Há instituições que trabalham em silêncio — e há aquelas que, de repente, descobrem o microfone. O Tribunal de Contas do Estado do Acre parece viver esse segundo momento. Não porque passou a fazer algo extraordinário, mas porque resolveu anunciar como novidade aquilo que sempre foi obrigação.
Quando o TCE diz que “acabou a clandestinidade” ao informar que, a partir de 2026, todas as emendas parlamentares de deputados estaduais e vereadores serão auditadas, a sensação não é de alívio institucional. É de estranhamento. Soa como aquela piada contada duas vezes no mesmo dia, para a mesma pessoa: tecnicamente correta, mas sem graça alguma.
Auditar emendas parlamentares não é um gesto de ousadia. É dever. É função básica. Está no DNA do controle externo. Fiscalizar onde o dinheiro público foi aplicado, quanto foi gasto, com qual finalidade e com quais resultados não inaugura uma “nova fase”. Apenas confirma, tardiamente, que o básico precisa ser feito — e precisa ser visto.
O problema não está na norma baixada pela presidente Dulce Benício.

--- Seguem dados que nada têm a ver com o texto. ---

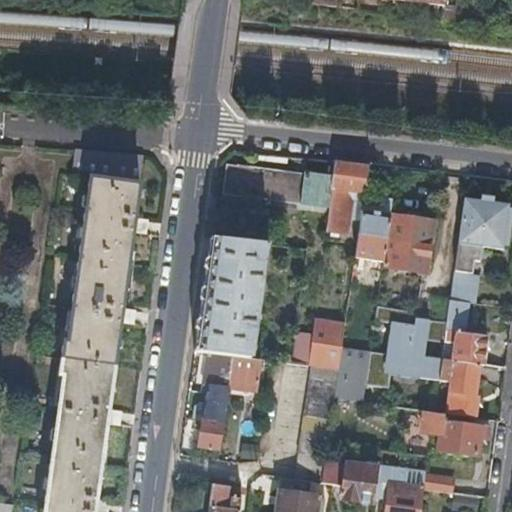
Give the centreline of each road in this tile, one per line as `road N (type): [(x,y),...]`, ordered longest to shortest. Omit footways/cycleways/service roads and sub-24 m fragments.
road 1 (residential): [(198,134),(155,459)]
road 2 (residential): [(198,134),(256,130),(511,160)]
road 3 (residential): [(214,0),(198,134)]
road 4 (residential): [(511,390),(495,511)]
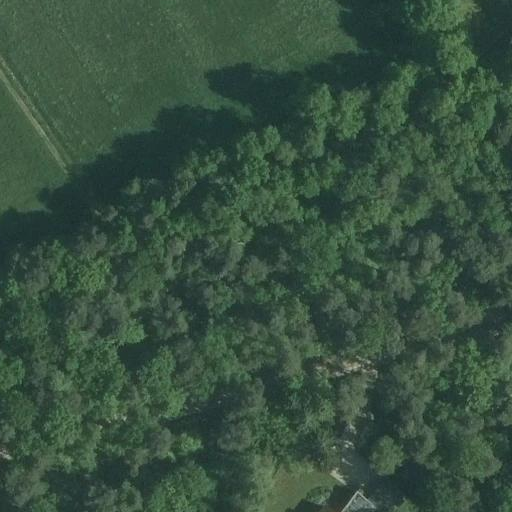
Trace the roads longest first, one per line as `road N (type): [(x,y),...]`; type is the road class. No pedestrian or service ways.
road 1 (track): [(0,444),(511,318)]
road 2 (unclassified): [(511,268),(401,0)]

Pelo contrário: ela caminha na direção correta. O problema está no tom de protagonismo quase performático, como se o TCE estivesse cruzando uma fronteira inédita, quando, na prática, apenas alcança o próprio limite institucional que nunca deveria ter sido abandonado.
O Tribunal de Contas não é comentarista da realidade. Não é analista de conjuntura. Não é órgão de opinião. É órgão de controle. E controle não se anuncia — se exerce.
Quando a fiscalização passa a ser apresentada como “ação especial”, “endurecimento” ou “novidade”, algo se perdeu no caminho. O TCE deixa de parecer árbitro e passa a parecer jogador entrando atrasado em campo, pedindo aplauso por cumprir a regra do jogo.
A comparação com a atuação do ministro Flávio Dino no STF não é aleatória. Ali, o que se vê é método, continuidade e exposição pública dos dados — não para autopromoção, mas para constranger o erro pela luz. Transparência não é discurso; é procedimento aberto, replicável e verificável.
E é justamente aí que mora o ponto cego das falas recentes: dizer que haverá auditoria não basta. O que a sociedade — e especialmente a imprensa — espera é publicidade real do processo. Relatórios claros. Critérios objetivos. Cronogramas conhecidos. Resultados acessíveis. Nomes, valores, destinos. Tudo fora das quatro paredes do Tribunal.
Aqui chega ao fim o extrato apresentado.